In any event, the PCR court correctly found that defendant's claim that the assistant prosecutor pursued a matter without probable cause was entirely without merit. Wholly aside from White's statement, the State had sufficient evidence to support defendant's indictment.
C. Brady Violation
Defendant asserts the State violated Brady by failing to provide the defense with a copy of a 9-1-1 call to police headquarters on September 26, 1999. The record shows that the assistant prosecutor agreed to provide the defense with a copy of the 9-1-1 recording. The assistant prosecutor told the court an unknown person made the call and reported the shooting. It was, the prosecutor stated, a "very brief call."
To establish a Brady violation, the defendant must show that "(1) the prosecution suppressed evidence; (2) the evidence is favorable to the defense; and (3) the evidence is material." State v. Martini, 160 N.J. 248, 268 (1999) (citation omitted). Here, there is no evidence that the State failed to provide the defense with a copy of the recording of the 9-1-1 call.
Moreover, defendant has not shown that the recording was exculpatory and material to the defense. According to the assistant prosecutor, the caller merely reported the shooting and did not identify herself. The PCR court correctly determined that defendant had not shown that the State violated its obligation under Brady to provide the defense with material, favorable evidence.

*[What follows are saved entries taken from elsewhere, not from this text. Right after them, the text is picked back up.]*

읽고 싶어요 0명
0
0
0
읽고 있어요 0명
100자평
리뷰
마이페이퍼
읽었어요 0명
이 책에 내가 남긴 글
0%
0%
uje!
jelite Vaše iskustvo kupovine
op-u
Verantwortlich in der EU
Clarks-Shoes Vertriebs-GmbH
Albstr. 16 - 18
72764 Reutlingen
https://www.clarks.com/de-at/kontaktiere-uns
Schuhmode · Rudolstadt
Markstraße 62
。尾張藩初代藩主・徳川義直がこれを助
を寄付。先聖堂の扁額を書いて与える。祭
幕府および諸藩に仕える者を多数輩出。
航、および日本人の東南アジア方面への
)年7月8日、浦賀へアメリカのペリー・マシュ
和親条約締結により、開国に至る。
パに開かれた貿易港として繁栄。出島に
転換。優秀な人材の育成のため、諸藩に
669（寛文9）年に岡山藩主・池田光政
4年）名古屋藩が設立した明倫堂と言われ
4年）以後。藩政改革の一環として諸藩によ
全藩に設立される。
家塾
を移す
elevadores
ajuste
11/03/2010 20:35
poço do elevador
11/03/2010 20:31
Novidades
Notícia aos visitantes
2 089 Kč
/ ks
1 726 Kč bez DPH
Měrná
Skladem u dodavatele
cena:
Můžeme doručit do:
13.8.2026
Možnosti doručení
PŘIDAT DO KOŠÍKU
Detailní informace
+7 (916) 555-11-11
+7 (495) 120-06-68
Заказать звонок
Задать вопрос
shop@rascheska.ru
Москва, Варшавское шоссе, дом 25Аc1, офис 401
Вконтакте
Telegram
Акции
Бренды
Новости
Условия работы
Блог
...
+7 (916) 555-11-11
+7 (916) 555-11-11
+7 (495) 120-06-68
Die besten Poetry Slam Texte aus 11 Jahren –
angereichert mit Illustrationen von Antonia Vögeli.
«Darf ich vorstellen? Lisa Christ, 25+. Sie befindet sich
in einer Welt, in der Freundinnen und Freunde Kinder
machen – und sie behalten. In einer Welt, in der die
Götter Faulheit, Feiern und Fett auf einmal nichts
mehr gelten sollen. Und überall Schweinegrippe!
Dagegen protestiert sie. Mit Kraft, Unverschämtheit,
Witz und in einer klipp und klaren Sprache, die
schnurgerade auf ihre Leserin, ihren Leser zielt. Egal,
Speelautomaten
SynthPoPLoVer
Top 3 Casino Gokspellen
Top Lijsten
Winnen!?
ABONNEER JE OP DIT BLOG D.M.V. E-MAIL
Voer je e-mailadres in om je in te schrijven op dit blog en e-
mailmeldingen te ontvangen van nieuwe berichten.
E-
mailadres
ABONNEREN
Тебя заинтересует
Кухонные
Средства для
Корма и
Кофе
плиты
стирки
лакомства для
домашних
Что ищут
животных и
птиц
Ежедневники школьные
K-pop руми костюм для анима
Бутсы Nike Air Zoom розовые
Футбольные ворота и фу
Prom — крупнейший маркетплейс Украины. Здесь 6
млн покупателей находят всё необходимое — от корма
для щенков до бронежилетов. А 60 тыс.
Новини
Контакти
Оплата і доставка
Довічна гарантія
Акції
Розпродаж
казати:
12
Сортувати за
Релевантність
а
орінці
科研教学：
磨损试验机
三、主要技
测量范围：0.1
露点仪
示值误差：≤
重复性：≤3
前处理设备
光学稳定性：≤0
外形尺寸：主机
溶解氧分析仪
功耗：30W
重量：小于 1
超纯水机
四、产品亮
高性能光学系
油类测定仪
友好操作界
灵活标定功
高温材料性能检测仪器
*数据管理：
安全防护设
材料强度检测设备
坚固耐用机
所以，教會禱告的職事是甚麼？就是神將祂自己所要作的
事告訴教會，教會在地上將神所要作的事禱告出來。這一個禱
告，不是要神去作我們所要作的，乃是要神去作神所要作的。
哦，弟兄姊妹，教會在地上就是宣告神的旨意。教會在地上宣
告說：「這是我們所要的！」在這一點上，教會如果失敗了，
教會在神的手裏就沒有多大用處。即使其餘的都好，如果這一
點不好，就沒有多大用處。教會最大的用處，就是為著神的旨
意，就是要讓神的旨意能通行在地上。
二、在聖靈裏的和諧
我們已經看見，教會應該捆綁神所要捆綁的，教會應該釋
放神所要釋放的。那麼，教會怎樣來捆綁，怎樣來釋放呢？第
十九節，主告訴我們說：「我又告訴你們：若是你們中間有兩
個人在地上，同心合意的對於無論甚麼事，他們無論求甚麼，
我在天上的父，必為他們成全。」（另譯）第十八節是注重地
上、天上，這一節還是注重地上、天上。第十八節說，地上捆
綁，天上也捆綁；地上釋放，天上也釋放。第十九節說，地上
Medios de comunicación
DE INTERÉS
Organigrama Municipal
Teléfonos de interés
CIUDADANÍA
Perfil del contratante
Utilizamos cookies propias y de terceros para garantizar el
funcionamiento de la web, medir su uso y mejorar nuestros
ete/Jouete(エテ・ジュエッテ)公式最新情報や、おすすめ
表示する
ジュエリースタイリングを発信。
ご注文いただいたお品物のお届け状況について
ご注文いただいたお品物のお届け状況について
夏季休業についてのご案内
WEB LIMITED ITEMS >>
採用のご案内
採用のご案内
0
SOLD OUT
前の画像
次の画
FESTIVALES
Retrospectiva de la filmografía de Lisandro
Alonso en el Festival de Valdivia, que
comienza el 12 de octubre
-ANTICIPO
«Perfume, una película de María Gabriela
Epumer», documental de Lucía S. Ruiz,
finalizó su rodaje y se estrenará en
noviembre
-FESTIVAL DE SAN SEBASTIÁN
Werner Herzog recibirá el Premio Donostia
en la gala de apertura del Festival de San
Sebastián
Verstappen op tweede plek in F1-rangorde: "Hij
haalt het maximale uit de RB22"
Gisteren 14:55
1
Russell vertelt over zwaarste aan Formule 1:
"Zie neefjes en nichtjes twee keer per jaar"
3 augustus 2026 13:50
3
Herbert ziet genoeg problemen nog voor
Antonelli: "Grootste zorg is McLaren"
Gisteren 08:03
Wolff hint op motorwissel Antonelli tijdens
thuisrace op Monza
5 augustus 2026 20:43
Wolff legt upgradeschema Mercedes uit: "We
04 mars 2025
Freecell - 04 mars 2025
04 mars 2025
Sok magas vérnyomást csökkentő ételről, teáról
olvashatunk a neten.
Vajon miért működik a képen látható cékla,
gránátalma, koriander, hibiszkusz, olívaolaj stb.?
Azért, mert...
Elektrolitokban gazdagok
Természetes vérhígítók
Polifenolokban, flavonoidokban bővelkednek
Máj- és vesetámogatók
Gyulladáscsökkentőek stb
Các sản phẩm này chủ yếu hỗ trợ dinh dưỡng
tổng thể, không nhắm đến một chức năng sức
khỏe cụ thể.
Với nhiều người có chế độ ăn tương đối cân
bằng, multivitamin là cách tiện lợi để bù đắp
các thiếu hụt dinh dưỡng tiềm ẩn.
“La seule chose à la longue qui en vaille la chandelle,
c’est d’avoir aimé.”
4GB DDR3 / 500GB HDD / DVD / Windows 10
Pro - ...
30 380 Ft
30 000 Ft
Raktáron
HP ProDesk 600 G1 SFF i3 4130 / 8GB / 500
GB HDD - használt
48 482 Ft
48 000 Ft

D. Ineffective Assistance of Trial and PCR Counsel
Defendant further argues he was denied the effective assistance of counsel because his trial attorney did not seek dismissal of his indictment on the ground that White's arrest warrant was illegal. He also claims he was denied the effective assistance of PCR counsel because his attorney did not raise a claim regarding Avigliano's purported conflict of interest in the first PCR proceeding.
To establish a claim of ineffective assistance of counsel, the defendant must meet the two-part test established in Strickland v. Washington, 466 U.S. 668, 686 (1984), and adopted by our Supreme Court in State v. Fritz, 105 N.J. 42, 58 (1987)). The defendant first must show that his attorney made errors "so serious that counsel was not functioning as the 'counsel' guaranteed the defendant by the Sixth Amendment." Strickland, 466 U.S. at 687. Counsel's performance is deficient if it "[falls] below an objective standard of reasonableness." Id. at 688.
The defendant also must show that his counsel's "deficient performance prejudiced the defense." Id. at 687. The defendant must establish that "there is a reasonable probability that, but for counsel's unprofessional errors, the result of the proceeding would have been different." Id. at 694. A "reasonable probability" is a "probability sufficient to undermine confidence in the outcome" of the proceeding. Ibid.
Here, defendant failed to show that his trial attorney was deficient in failing to seek the dismissal of his indictment based on White's alleged illegal arrest warrant and his alleged coerced statement. As we stated previously, wholly aside from White's statements, there was probable cause for the indictment. Thus, if defendant's attorney had made such a motion, it would have been denied.
Defendant also failed to show that his PCR counsel erred by failing to raise Avigliano's purported conflict of interest in the first PCR petition. The claim was meritless and the result of that proceeding would not have been different if counsel had raised the issue.
In view of our decision, we need not address defendant's contention that the PCR court erred by finding that his second PCR petition was barred by Rules 3:22-12(a)(2) and 3:22-4(b).
Affirmed.
I hereby certify that the foregoing is a true copy of the original on file in my office.